The chancellor and board of the City University of New York deserve congratulations for their decision yesterday to grant tenure to history professor Robert David “KC” Johnson. They reversed an earlier decision taken by Brooklyn College, which is part of CUNY. The broader point is that it is nearly always a positive sign when public officials are willing to recognize when a mistake has been made and are willing, too, to move to correct it. Sometimes politicians and public servants hesitate in such instances for fear that by changing their minds or reversing decisions, they are admitting a mistake, thereby spoiling the public’s impression that they are infallible. Usually, however, the public is under no such impression.
It’s a point worth remembering as the city Department of Education considers the reading curriculum for the city’s schools next year. Schools Chancellor Klein announced with much fanfare on January 21 the selection of Month-by-Month Phonics as the citywide reading curriculum. It’s since emerged that the curriculum, created by Carson-Dellosa Publishing Company of Greensboro, N.C, has little in the way of a proven track record. Diane Ravitch, in a column that ran in The New York Sun on January 24, wrote, “before any curriculum or program is imposed on hundreds of schools, there should be solid evidence that it is effective. That is certainly not the case with the proposed reading program.” Our Andrew Wolf, in a February 14 column, reported on criticism of the program by seven reading researchers who wrote to Mr. Klein that Month-by-Month Phonics “has not been validated scientifically” and “is woefully inadequate for many reasons.” Sources have been telling us that Mr. Klein is considering reversing the decision on the reading curriculum and going with another one that has a better track record. It would be a courageous step. And admitting a misstep now, just months after it was made, would be far wiser than making the city’s students live with the consequences for years.

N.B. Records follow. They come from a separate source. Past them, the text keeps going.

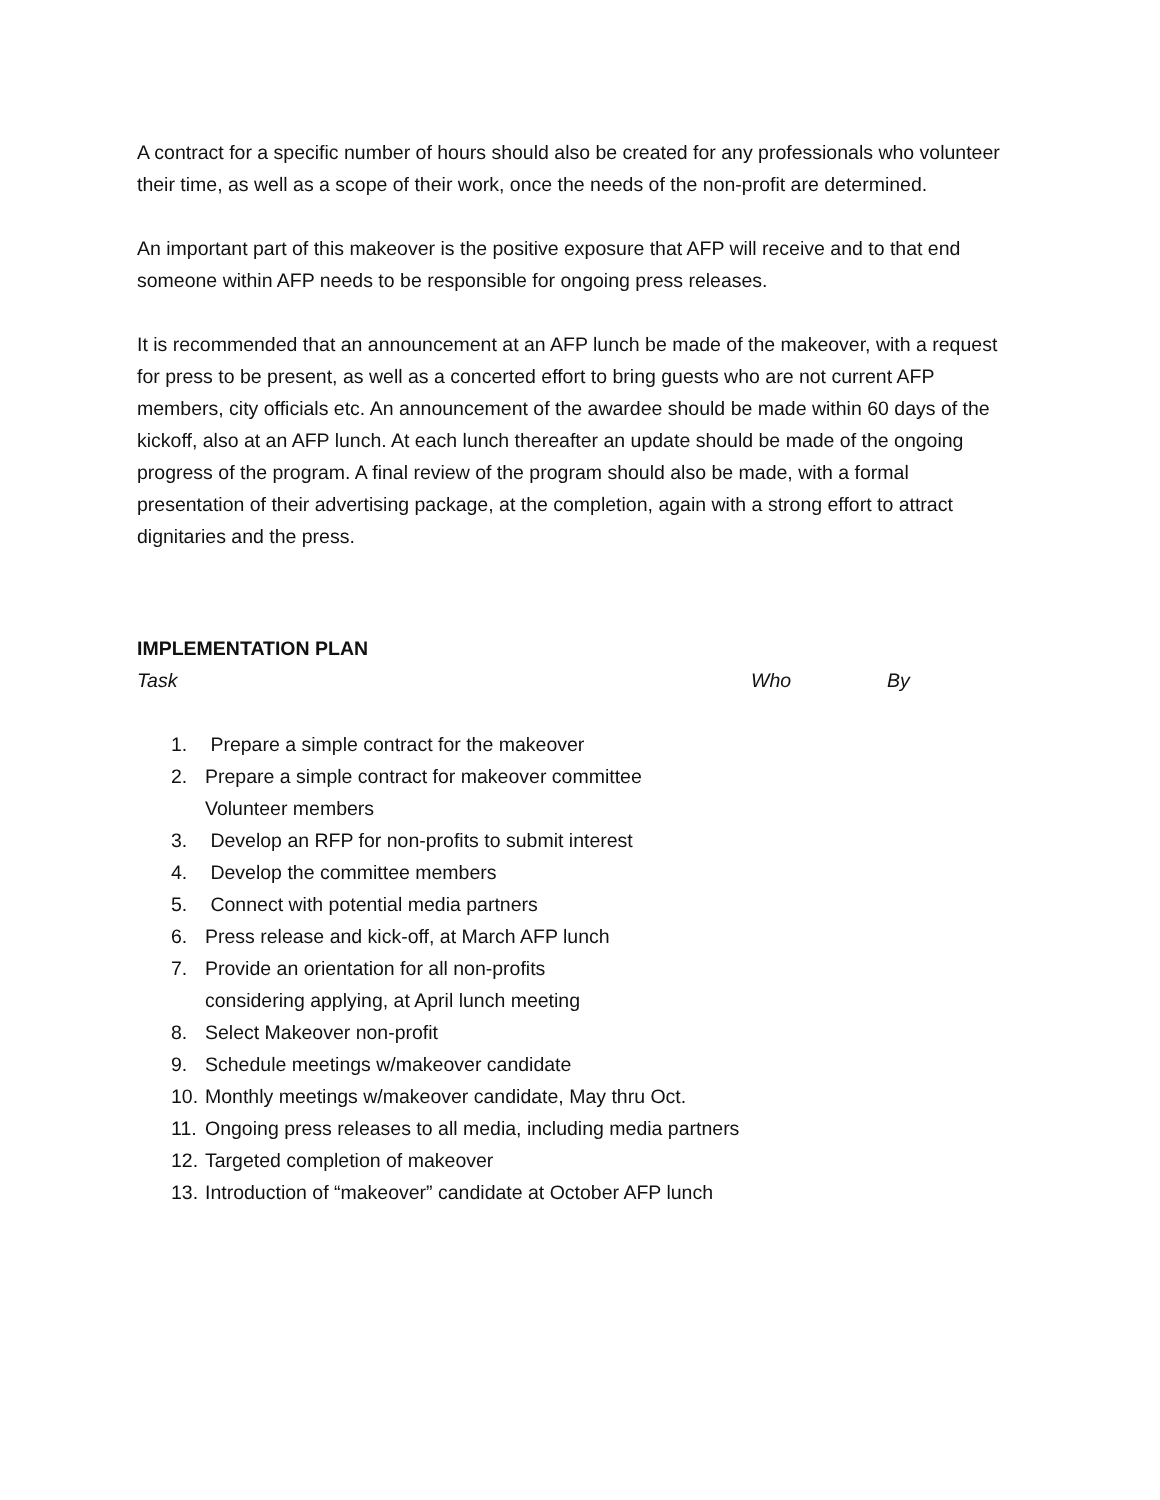A contract for a specific number of hours should also be created for any professionals who volunteer their time, as well as a scope of their work, once the needs of the non-profit are determined.
An important part of this makeover is the positive exposure that AFP will receive and to that end someone within AFP needs to be responsible for ongoing press releases.
It is recommended that an announcement at an AFP lunch be made of the makeover, with a request for press to be present, as well as a concerted effort to bring guests who are not current AFP members, city officials etc. An announcement of the awardee should be made within 60 days of the kickoff, also at an AFP lunch. At each lunch thereafter an update should be made of the ongoing progress of the program. A final review of the program should also be made, with a formal presentation of their advertising package, at the completion, again with a strong effort to attract dignitaries and the press.
IMPLEMENTATION PLAN
Task Who By
1. Prepare a simple contract for the makeover
2. Prepare a simple contract for makeover committee
Volunteer members
3. Develop an RFP for non-profits to submit interest
4. Develop the committee members
5. Connect with potential media partners
6. Press release and kick-off, at March AFP lunch
7. Provide an orientation for all non-profits
considering applying, at April lunch meeting
8. Select Makeover non-profit
9. Schedule meetings w/makeover candidate
10. Monthly meetings w/makeover candidate, May thru Oct.
11. Ongoing press releases to all media, including media partners
12. Targeted completion of makeover
13. Introduction of “makeover” candidate at October AFP lunch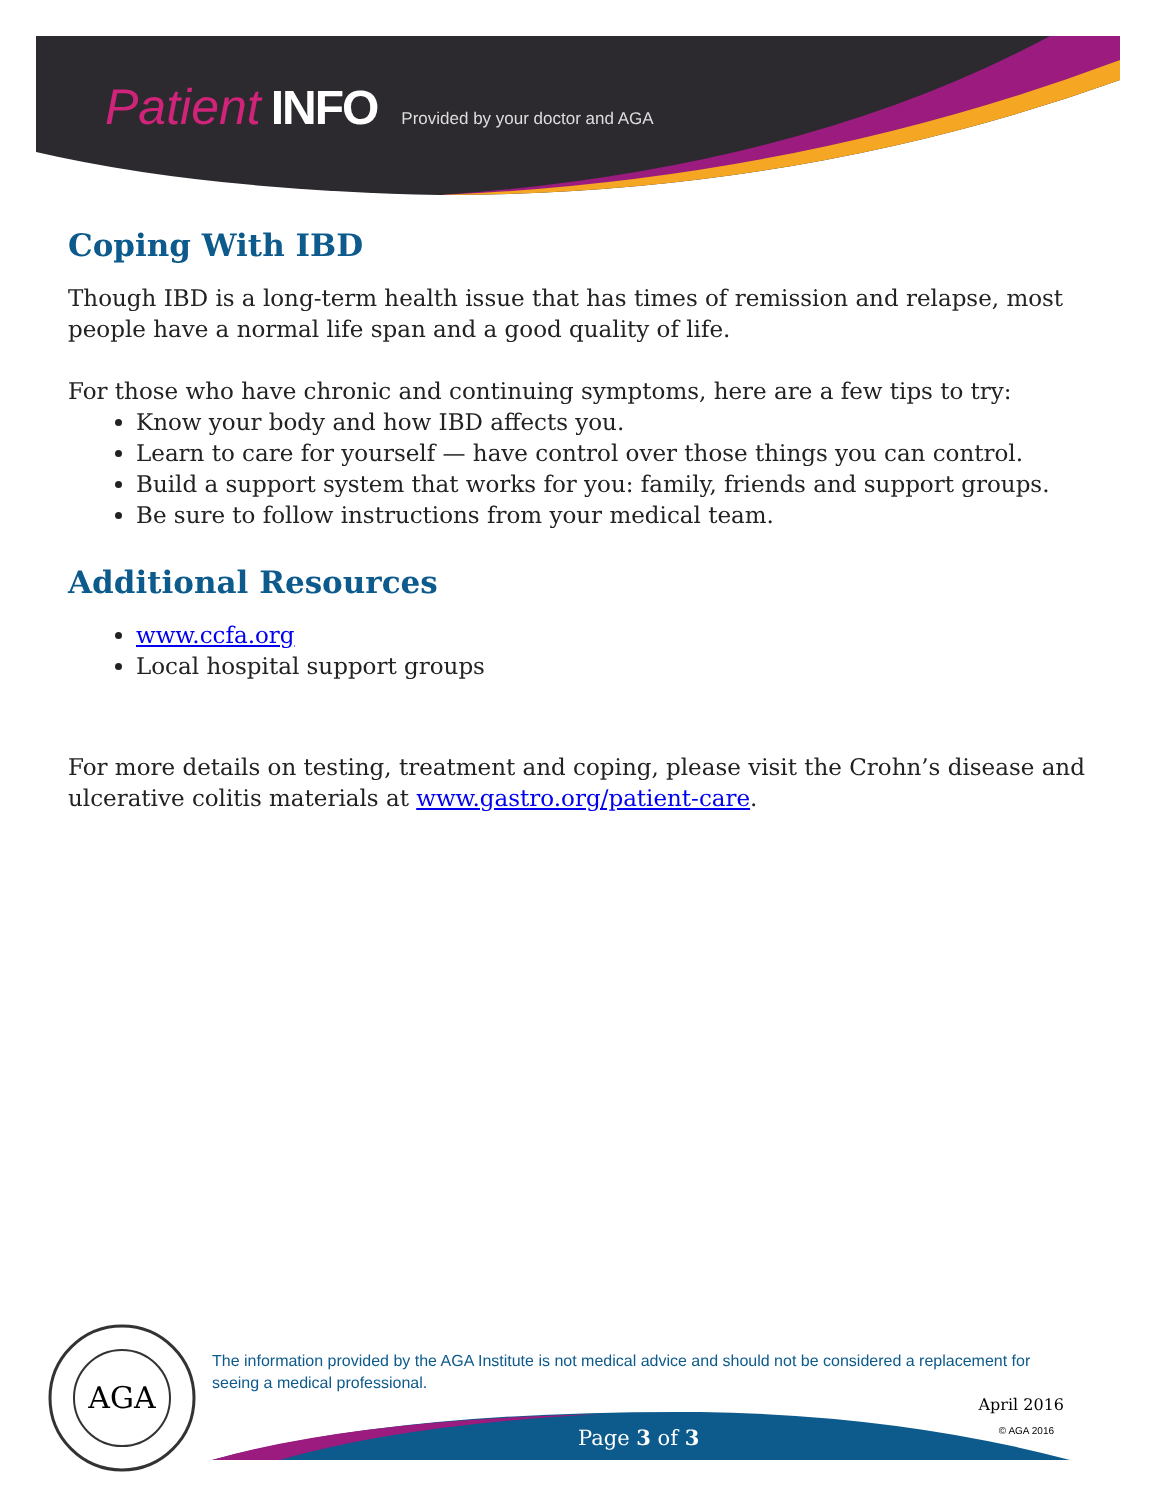Patient INFO Provided by your doctor and AGA
Coping With IBD
Though IBD is a long-term health issue that has times of remission and relapse, most people have a normal life span and a good quality of life.
For those who have chronic and continuing symptoms, here are a few tips to try:
Know your body and how IBD affects you.
Learn to care for yourself — have control over those things you can control.
Build a support system that works for you: family, friends and support groups.
Be sure to follow instructions from your medical team.
Additional Resources
www.ccfa.org
Local hospital support groups
For more details on testing, treatment and coping, please visit the Crohn’s disease and ulcerative colitis materials at www.gastro.org/patient-care.
AGA
The information provided by the AGA Institute is not medical advice and should not be considered a replacement for seeing a medical professional.
April 2016
© AGA 2016 Page 3 of 3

More broadly, the misstep should raise questions about the risks of the centralized, command-and-control model that Mayor Bloomberg and Mr. Klein are advancing for the public schools. A faulty curriculum choice in that model means hundreds of thousands of students don’t learn to read. Our own preference would be for choice, competition, and decentralization, so that students would have the chance to switch to a school that fits their learning style or one whose choice of textbooks proves over time to be a success. Or, for that matter, the city could use a voucher system to do that, enabling poor children to have the kind of choices that wealthier children already have.